Siglos más tarde (en 1522), la parroquia se traslada a la nueva iglesia de Sant Romà de Lloret, momento en el que se establece la advocación a Santa Maria. A partir de entonces, la ermita recibió varios nombres, como Iglesia Vieja, Virgen Antigua o Nuestra Señora de las Alegrías.
La iglesia actual conserva pocos elementos románicos, ya que fue reformada en los siglos XVII y XVI y reconstruida en 1914. La ermita tiene planta rectangular, cubierta con tejado a dos aguas en los laterales y un campanario adosado en su lado norte, también de planta cuadrada.

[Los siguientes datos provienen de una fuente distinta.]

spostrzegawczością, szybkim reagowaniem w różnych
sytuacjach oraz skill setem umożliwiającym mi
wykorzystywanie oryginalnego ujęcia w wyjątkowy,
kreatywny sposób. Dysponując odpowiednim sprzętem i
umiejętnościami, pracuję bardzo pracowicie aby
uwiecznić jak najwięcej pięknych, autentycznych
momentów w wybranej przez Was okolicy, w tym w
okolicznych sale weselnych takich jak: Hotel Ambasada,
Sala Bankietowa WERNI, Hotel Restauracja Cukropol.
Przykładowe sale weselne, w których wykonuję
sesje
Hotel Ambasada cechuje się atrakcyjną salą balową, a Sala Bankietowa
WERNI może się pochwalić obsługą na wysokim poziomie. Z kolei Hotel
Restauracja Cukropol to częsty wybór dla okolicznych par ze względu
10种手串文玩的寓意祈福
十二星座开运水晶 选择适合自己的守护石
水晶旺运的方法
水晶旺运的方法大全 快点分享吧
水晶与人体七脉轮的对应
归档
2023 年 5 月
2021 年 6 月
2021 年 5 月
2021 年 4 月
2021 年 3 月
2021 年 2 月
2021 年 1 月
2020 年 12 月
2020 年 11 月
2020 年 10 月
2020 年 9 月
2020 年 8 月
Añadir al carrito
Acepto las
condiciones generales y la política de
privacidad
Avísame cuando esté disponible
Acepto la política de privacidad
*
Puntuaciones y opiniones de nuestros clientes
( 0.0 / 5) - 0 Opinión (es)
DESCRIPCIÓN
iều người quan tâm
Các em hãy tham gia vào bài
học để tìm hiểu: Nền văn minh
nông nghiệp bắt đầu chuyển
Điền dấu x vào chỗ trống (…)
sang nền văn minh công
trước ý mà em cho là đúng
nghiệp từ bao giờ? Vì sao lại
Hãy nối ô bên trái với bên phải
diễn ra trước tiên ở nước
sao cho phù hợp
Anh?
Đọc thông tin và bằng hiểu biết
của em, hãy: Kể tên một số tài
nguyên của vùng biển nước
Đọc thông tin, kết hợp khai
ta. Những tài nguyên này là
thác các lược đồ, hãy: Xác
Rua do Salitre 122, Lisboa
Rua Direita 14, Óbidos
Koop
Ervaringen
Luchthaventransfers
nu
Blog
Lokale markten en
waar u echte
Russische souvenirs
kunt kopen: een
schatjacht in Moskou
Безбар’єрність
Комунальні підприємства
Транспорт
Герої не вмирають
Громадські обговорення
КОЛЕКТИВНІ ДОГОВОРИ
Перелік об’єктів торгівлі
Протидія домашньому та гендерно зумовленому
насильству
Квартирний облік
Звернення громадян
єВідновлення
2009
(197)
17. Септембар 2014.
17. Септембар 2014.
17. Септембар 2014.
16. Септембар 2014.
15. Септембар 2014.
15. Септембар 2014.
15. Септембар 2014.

En 1913 se llevó a cabo una importante reforma financiada por los hermanos Narcís y Joan Gelats Durall, durante la cual se modificaron la fachada, la puerta de entrada y el interior. También se instaló el retablo barroco y se construyó el camarín de la Virgen siguiendo el estilo de la época, con dorados, estucos venecianos y mármol. Asimismo, se realizaron seis pinturas murales con representaciones de los misterios gozosos y de la Ascensión del Señor. En ellas aparecen retratados varios personajes de la época, entre los que se encuentra uno de los mecenas. En 1914 se añadió al campanario un segundo nivel con una ventana geminada y, en 1939, se construyó el tejado con arcos lombardos.